November 7, 1997
The US-Dept. of Transportation (US-DOT) has added new commercial slots to an already overburdened O’Hare Airport. These new commercial flights will add immense amounts of pollution than was previously produced by a few past military operations.
This is yet another example of what Congressmen Henry Hyde and Jessie Jackson, Jr. wrote to relevant federal agencies, including the US-DOT, "(their) concerns that your agencies are not only failing to properly enforce relevant federal laws as they relate to this problem — but also to voice our worry that some of your agencies may actually be active participants in fostering and encouraging violations of federal laws and policies relating to this problem."
Obviously, by allowing more flights, the US-DOT has no regard for our citizen’s public health and safety even after the Congressmen expressed concerns.
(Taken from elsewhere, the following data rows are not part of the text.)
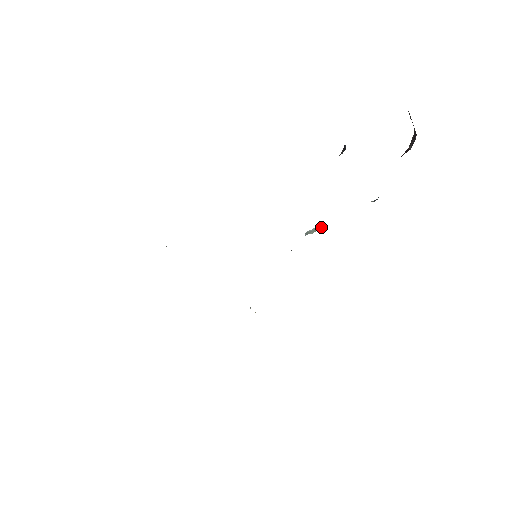
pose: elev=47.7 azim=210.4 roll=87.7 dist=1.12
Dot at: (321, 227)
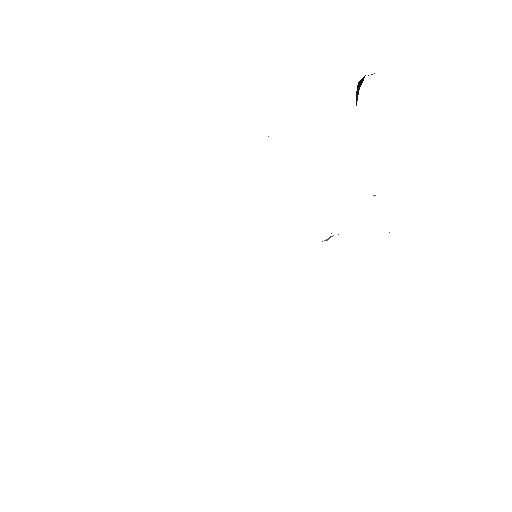
Dot at: occluded
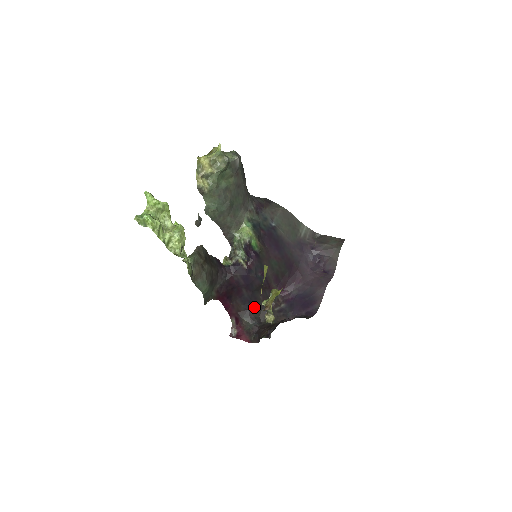
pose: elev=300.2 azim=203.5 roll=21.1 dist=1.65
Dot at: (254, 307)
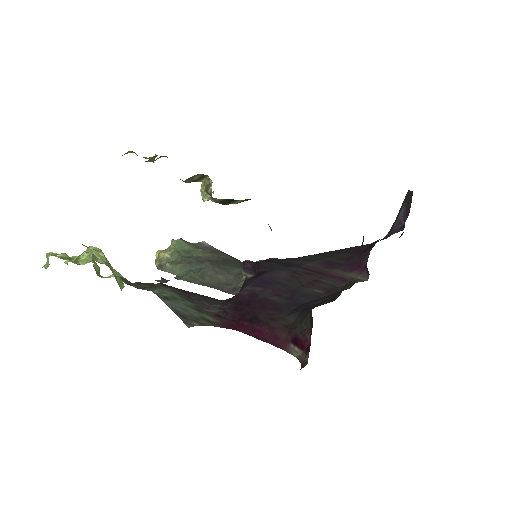
Dot at: (312, 305)
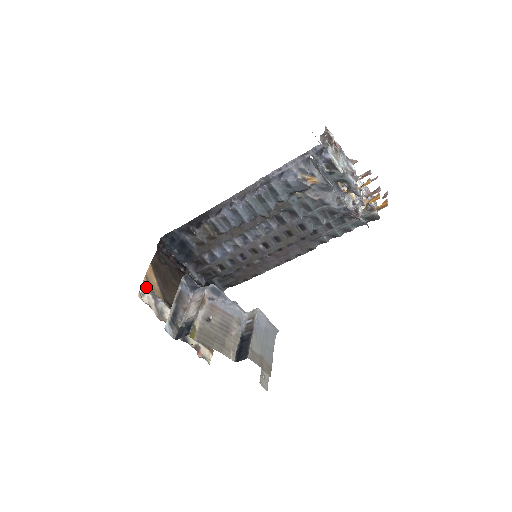
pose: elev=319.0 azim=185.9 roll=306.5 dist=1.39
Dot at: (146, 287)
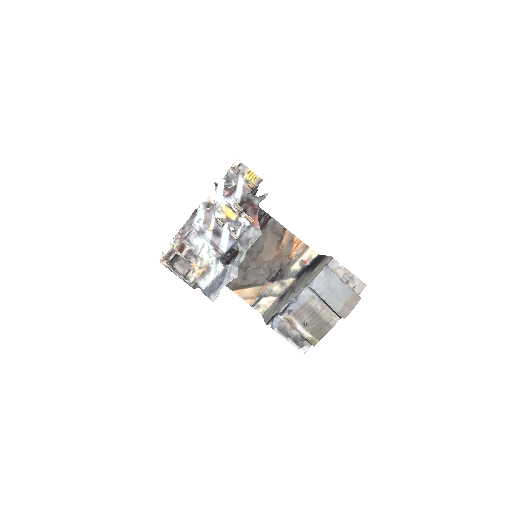
Dot at: (254, 305)
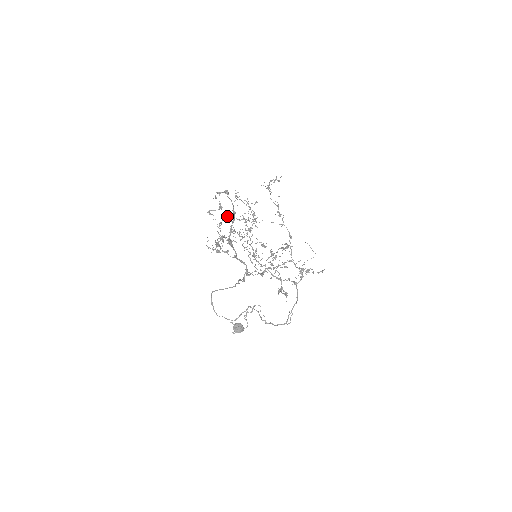
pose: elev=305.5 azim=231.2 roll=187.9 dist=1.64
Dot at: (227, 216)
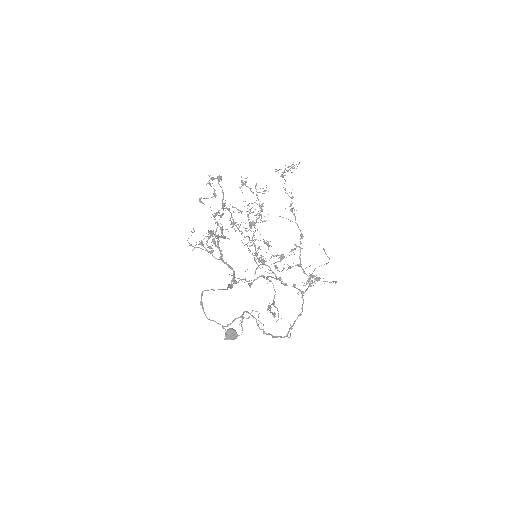
Dot at: occluded
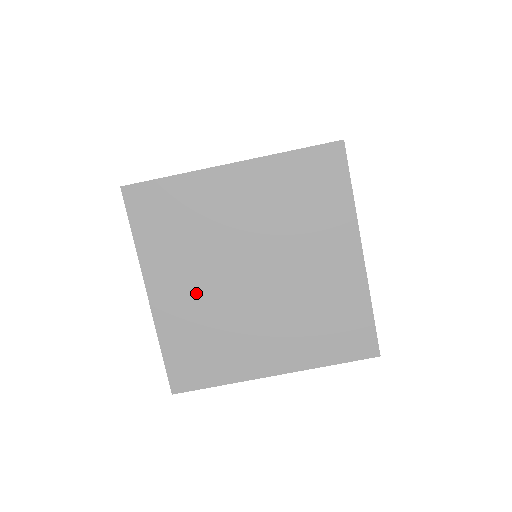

We are seriously troubled about the increase this piecemeal expansion will bring in air-water-ground-noise pollution, safety risks and more damage to public health to possibly millions, living near the airport. The environmental situation is already totally unacceptable.
Minimally, the full increase in 10 slots are: 3,650 landings and 3, 650 take-offs a year. 7,300 MORE operations! How many more operations will be created outside of the High Density Rule? With all the associated ground traffic and maintenance pollution these operations will create, this is totally unacceptable.
To protect public health and our environment, any increase in operations should command an Environmental Impact Statement and enforcement of existing laws regarding air pollution and antitrust.
We ask our Illinois legislators to follow the lead taken by New York legislators to protect their constituents: Demand that any and all piecemeal increases, including these additional operations IMMEDIATELY cease, until the damages to public health, safety and environment, that are already caused airport operations, can be assessed and mitigated, and under National Environmental Policy Act that all viable alternatives to any past, present or future increases in activity be researched and developed.